Harry resolved to free these slaves as she had studied ethics only a year earlier. Further, Quakerism at this period held a clear stance for the abolition of slavery. There was a known extension of Christian Liberty to include a concept of Human Liberty, and Quakers had lobbied on several occasions to outwardly abolish slavery. Harry's efforts were thwarted by a hurricane in Jamaica, and the war between the colonies and England preventing safe sea travel.

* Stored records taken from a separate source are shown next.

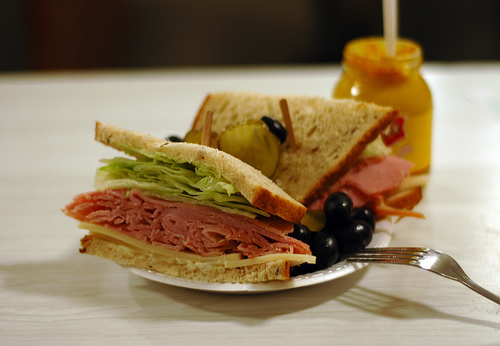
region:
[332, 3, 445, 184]
an open bottle of mustard beside the dish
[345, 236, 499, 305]
a fork is upside down on the plate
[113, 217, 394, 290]
the plate is white under the fork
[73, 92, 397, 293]
wheat bread is on the sandwich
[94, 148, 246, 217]
green lettuce is on the sandwich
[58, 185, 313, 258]
thin sliced ham is under the lettuce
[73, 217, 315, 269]
slices of cheese are under the ham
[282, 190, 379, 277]
a pile of black olives is on the plate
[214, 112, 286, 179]
a sliced pickle is on top of the sandwich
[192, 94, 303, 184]
toothpicks are in the sandwich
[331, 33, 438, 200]
Bottle of mustard with a utensil in it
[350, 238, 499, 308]
Fork leaning on the side of the plate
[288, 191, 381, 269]
Small pile of olives on the edge of the plate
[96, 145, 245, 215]
Stack of green lettuce under the bread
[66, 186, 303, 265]
Mound of sliced meat in the middle of the sandwich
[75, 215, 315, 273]
Slices of white cheese under the meat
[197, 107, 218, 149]
toothpick holding the sandwich together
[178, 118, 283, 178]
Two dill pickle slices on top of the sandwich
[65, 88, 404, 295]
Sandwich sitting on a styrofoam plate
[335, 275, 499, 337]
Shadow of a fork on the table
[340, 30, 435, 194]
open jar of mustard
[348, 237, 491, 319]
fork resting on white plate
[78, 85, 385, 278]
sandwich on white plate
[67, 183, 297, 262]
ham on the sandwich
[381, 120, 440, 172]
red and yellow label on mustard jar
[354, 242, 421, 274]
tines of the fork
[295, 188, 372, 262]
black olives on white plate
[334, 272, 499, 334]
shadow of fork on table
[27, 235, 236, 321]
shadow of plate and sandwich on table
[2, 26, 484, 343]
white tablecloth on table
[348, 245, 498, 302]
Tine portion of a metal fork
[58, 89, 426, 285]
Sandwich cut in half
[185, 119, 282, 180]
Slices of pickles on a sandwich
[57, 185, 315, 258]
Slices of meat on a sandwich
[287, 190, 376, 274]
Several olives on a plate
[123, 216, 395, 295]
Small white plastic disposable plate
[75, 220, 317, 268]
Slices white cheese on a sandwich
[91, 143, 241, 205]
Shredded lettuce on a sandwich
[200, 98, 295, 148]
Two sticks each in half a sandwich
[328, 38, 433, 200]
A jar filled with some sort of liquid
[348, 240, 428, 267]
several shiny metal fork tines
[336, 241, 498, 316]
one metal fork perched on plate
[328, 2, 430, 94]
one plastic utensil handle stuck in jar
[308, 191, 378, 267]
several shiny dark olives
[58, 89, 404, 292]
one cut up sandwich on plate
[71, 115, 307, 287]
half of meat and cheese sandwich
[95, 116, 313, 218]
top slice of sandwich bread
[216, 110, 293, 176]
one green pickle slice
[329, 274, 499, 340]
shadow of fork tines on table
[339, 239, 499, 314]
fork propped on small plate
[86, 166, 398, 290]
plate holding sandwich halves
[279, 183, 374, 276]
olives stacked on plate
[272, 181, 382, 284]
olives on plate are black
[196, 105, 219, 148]
toothpick on sandwich half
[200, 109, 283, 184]
sliced pickle between sandwich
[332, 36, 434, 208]
jar on table by plate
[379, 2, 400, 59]
utensil inside small jar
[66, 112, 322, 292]
sandwich half on plate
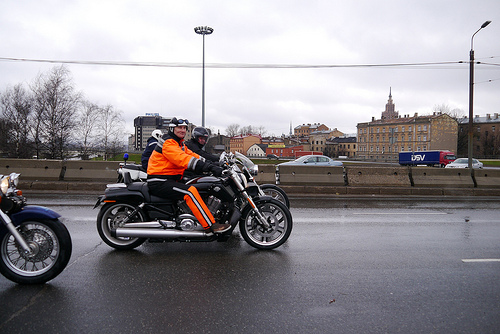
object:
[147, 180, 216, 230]
pants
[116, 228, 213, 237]
pipe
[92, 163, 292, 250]
bike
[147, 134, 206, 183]
jacket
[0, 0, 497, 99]
sky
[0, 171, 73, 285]
front end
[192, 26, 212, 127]
pole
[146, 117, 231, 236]
man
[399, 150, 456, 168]
truck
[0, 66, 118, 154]
tree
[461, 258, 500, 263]
line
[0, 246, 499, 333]
road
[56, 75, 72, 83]
branch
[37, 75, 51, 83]
branch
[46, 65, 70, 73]
branch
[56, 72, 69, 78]
branch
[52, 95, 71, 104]
branch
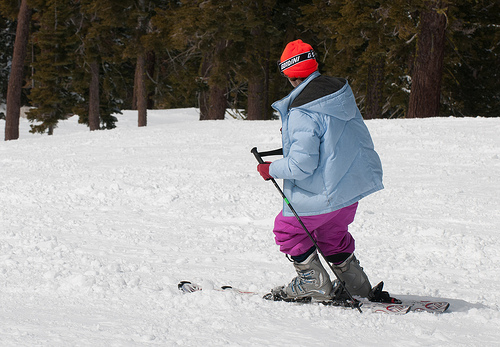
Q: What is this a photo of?
A: A skier.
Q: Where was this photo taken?
A: A ski park.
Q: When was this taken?
A: During the wintertime.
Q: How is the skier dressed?
A: He has on a ski coat, boots, jacket and hat.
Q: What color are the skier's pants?
A: Hot pink.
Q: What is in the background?
A: Evergreen trees.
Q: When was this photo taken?
A: Daytime.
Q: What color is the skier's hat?
A: Fluorescent red.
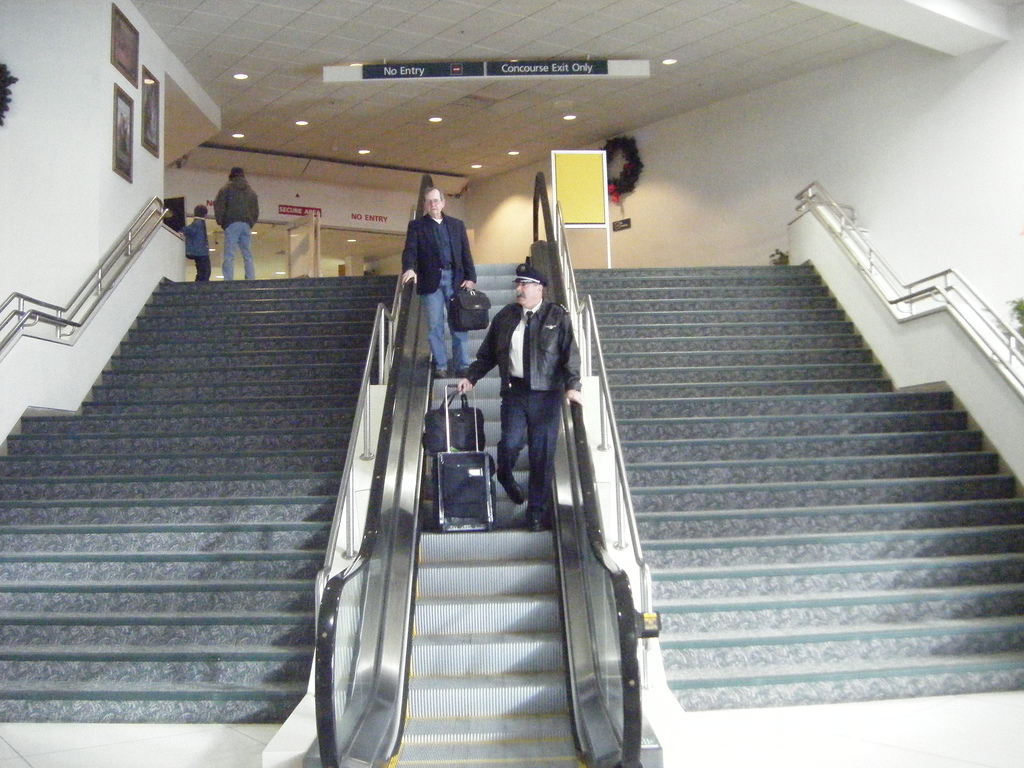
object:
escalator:
[314, 170, 662, 765]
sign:
[362, 60, 608, 79]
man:
[457, 263, 580, 532]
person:
[400, 187, 479, 378]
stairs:
[564, 263, 1024, 712]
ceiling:
[124, 2, 909, 186]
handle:
[444, 384, 479, 453]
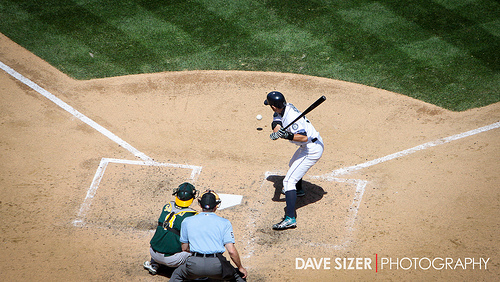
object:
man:
[266, 91, 325, 229]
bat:
[272, 95, 327, 140]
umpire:
[166, 190, 249, 282]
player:
[143, 182, 198, 276]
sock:
[285, 189, 297, 218]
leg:
[272, 143, 324, 230]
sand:
[0, 30, 500, 281]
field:
[0, 0, 499, 282]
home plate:
[216, 193, 243, 211]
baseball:
[256, 114, 263, 120]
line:
[0, 61, 152, 162]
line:
[319, 121, 499, 178]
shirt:
[179, 212, 236, 254]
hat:
[172, 182, 200, 207]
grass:
[0, 0, 499, 112]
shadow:
[257, 128, 263, 131]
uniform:
[140, 182, 199, 277]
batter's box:
[71, 156, 368, 249]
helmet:
[264, 91, 286, 109]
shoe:
[272, 215, 297, 229]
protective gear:
[198, 189, 221, 212]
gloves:
[270, 127, 294, 141]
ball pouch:
[217, 253, 237, 280]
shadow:
[266, 175, 327, 218]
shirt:
[150, 203, 195, 257]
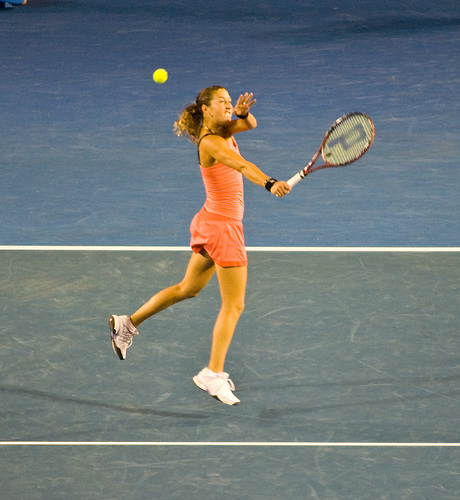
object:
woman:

Harry, and the rest of the Quakers were early agitators for the mass organised movement abolishing slavery in England in the late 18th-century. At the time her Quaker circle supported her travel, as did Dr. Joseph Thresher, the Quaker surgeon that Harry married at the time.

== Marriage and death ==
Jane Harry married Joseph Thresher in 1782 at a Quaker House in London, with Mary Knowles acting as a witness of their union. Their marriage certificate is one of only two preserved documents of its type from the 18th-century which record a union between a Black woman and a White man. Two years after their marriage, Harry gave birth to their first and only child. Pregnancy in the eighteenth century carried a lot of risk, and sadly after the birth Jane became ill and died at the age of 28. Her child died shortly after herself. Due to the international conflict between America and England, Harry was never able to complete her goal of returning home to free her mother's slaves and teach them in the practices of Quakerism. Instead, Harry left in her obituary, which appears in the Gentleman's Magazine 1784 addition, her final desire to free the slaves owned by her mother. It reads: "she has requested her husband that, if the said Negroes be liberated at her mother's death, he will pay the premium to the Island, for such liberation, if any should be required." Jane Harry was identified as an abolitionist in this obituary, three years before a national board of abolition was formed in Europe.